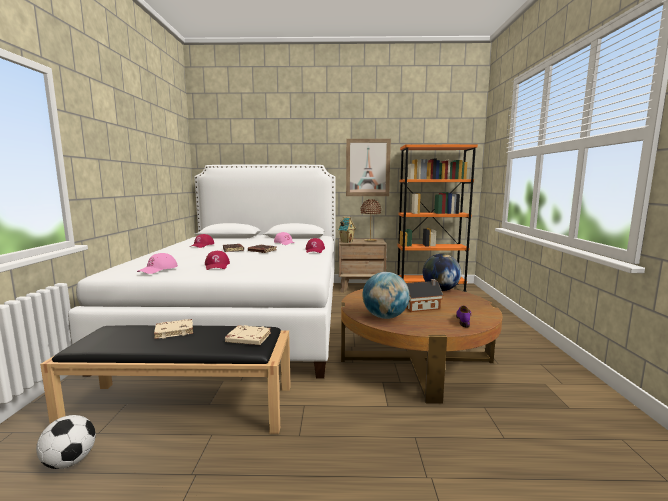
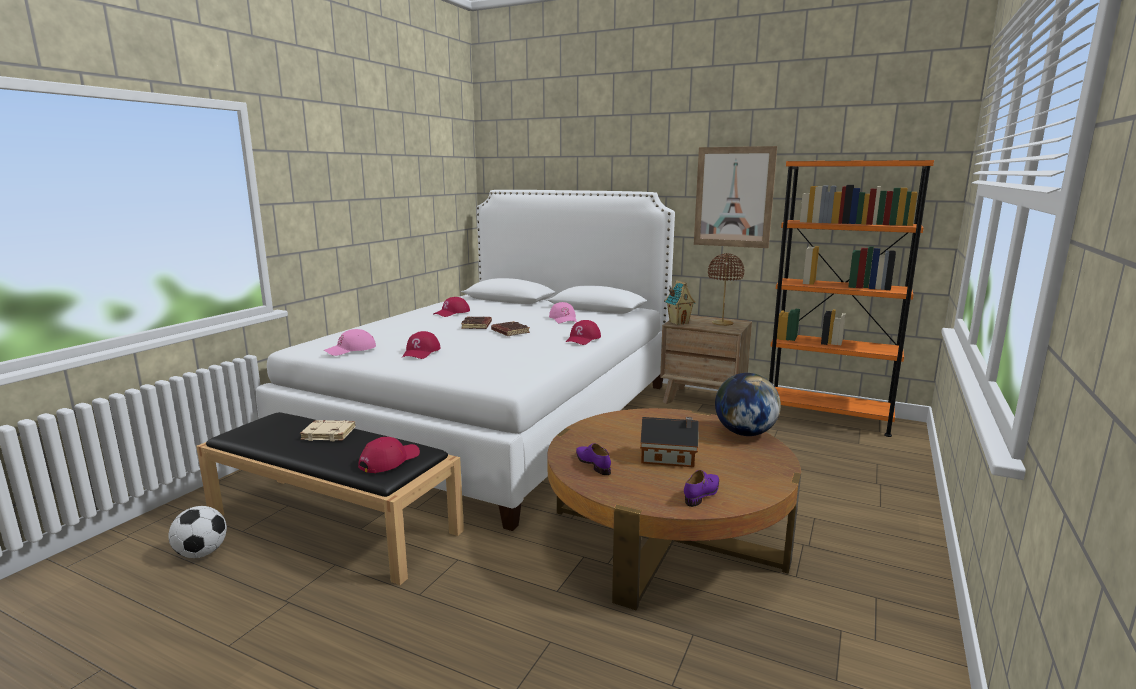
camera: 25 degrees right, 5 degrees up
beige book [225,325,271,345] -> red cap [358,437,420,473]
globe [363,272,410,319] -> purple shoe [576,443,611,475]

☆ ☆ ☆ ☆ ☆

Task to complete: When you restate the listing above, give each line word for word but leave out every image.

Written response:
camera: 25 degrees right, 5 degrees up
beige book [225,325,271,345] -> red cap [358,437,420,473]
globe [363,272,410,319] -> purple shoe [576,443,611,475]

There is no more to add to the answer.